WORK TASK 1
According to the Christa D'Souza text, what position did D'Souza previously hold at Tatler?
WORK TASK 2
Render this sentence from the Christa D'Souza text in Spanish: "D'Souza is currently a contributing writer to Get the Gloss."
WORK TASK 3
Repeat the part of the Christa D'Souza text between "Christa Claire D'Souza" and "the Last Taboo.", inclusive.

TEXT PROVIDED
=== Section Start ===

= Christa D'Souza =

British journalist

Christa Claire D'Souza (born 1960) is a British journalist who contributes to British Vogue, The Guardian, The Sunday Times and other publications.

==Career==
D'Souza has written for publications such as The Guardian, Daily Mail, The Times, The Daily Telegraph, Vanity Fair, the Evening Standard, and W, in addition to her current role as contributing editor of British Vogue. D'Souza was previously Editor-at-large of Tatler. D'Souza is currently a contributing writer to Get the Gloss.

In her articles, D'Souza often probes body issues such as ageing, weight-control, anorexia, food and diet, cosmetic surgery, and her own battle with cancer. D'Souza's articles have been praised for their humour and honesty and are often autobiographical and controversial in their subject matter – taking Vogue "where it's never been before" by publishing a three-page article entitled Poo, the Last Taboo.

D'Souza also specialises in interviews, and often does the cover interview for British Vogue. D'Souza has interviewed celebrities such as Rihanna, Adele, Cheryl Cole, Kristen Stewart, Gwyneth Paltrow, Angelina Jolie, Halle Berry, Catherine Zeta-Jones, Nicole Kidman and Kanye West, as well as designers such as Alexander McQueen, Tom Ford, Stella McCartney, Christopher Kane and Donatella Versace for various publications.

=== Section End ===

Extracted records
=== Section Start ===

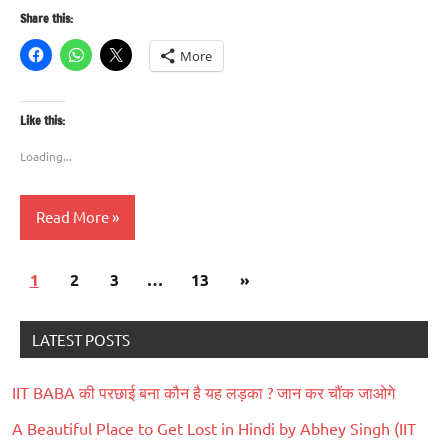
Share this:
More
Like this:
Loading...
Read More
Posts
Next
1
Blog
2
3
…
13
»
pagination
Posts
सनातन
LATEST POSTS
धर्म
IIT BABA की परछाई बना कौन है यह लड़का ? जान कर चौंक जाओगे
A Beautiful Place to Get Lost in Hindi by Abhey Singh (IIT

=== Section End ===
=== Section Start ===

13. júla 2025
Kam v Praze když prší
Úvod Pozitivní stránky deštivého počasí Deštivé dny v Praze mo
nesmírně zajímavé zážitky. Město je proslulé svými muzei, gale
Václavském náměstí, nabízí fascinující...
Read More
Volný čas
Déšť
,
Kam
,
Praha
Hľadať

=== Section End ===

ANSWER SPACE 1
Editor-at-large

ANSWER SPACE 2
D'Souza es actualmente escritora colaboradora de Get the Gloss.

ANSWER SPACE 3
Christa Claire D'Souza (born 1960) is a British journalist who contributes to British Vogue, The Guardian, The Sunday Times and other publications.

==Career==
D'Souza has written for publications such as The Guardian, Daily Mail, The Times, The Daily Telegraph, Vanity Fair, the Evening Standard, and W, in addition to her current role as contributing editor of British Vogue. D'Souza was previously Editor-at-large of Tatler. D'Souza is currently a contributing writer to Get the Gloss.

In her articles, D'Souza often probes body issues such as ageing, weight-control, anorexia, food and diet, cosmetic surgery, and her own battle with cancer. D'Souza's articles have been praised for their humour and honesty and are often autobiographical and controversial in their subject matter – taking Vogue "where it's never been before" by publishing a three-page article entitled Poo, the Last Taboo.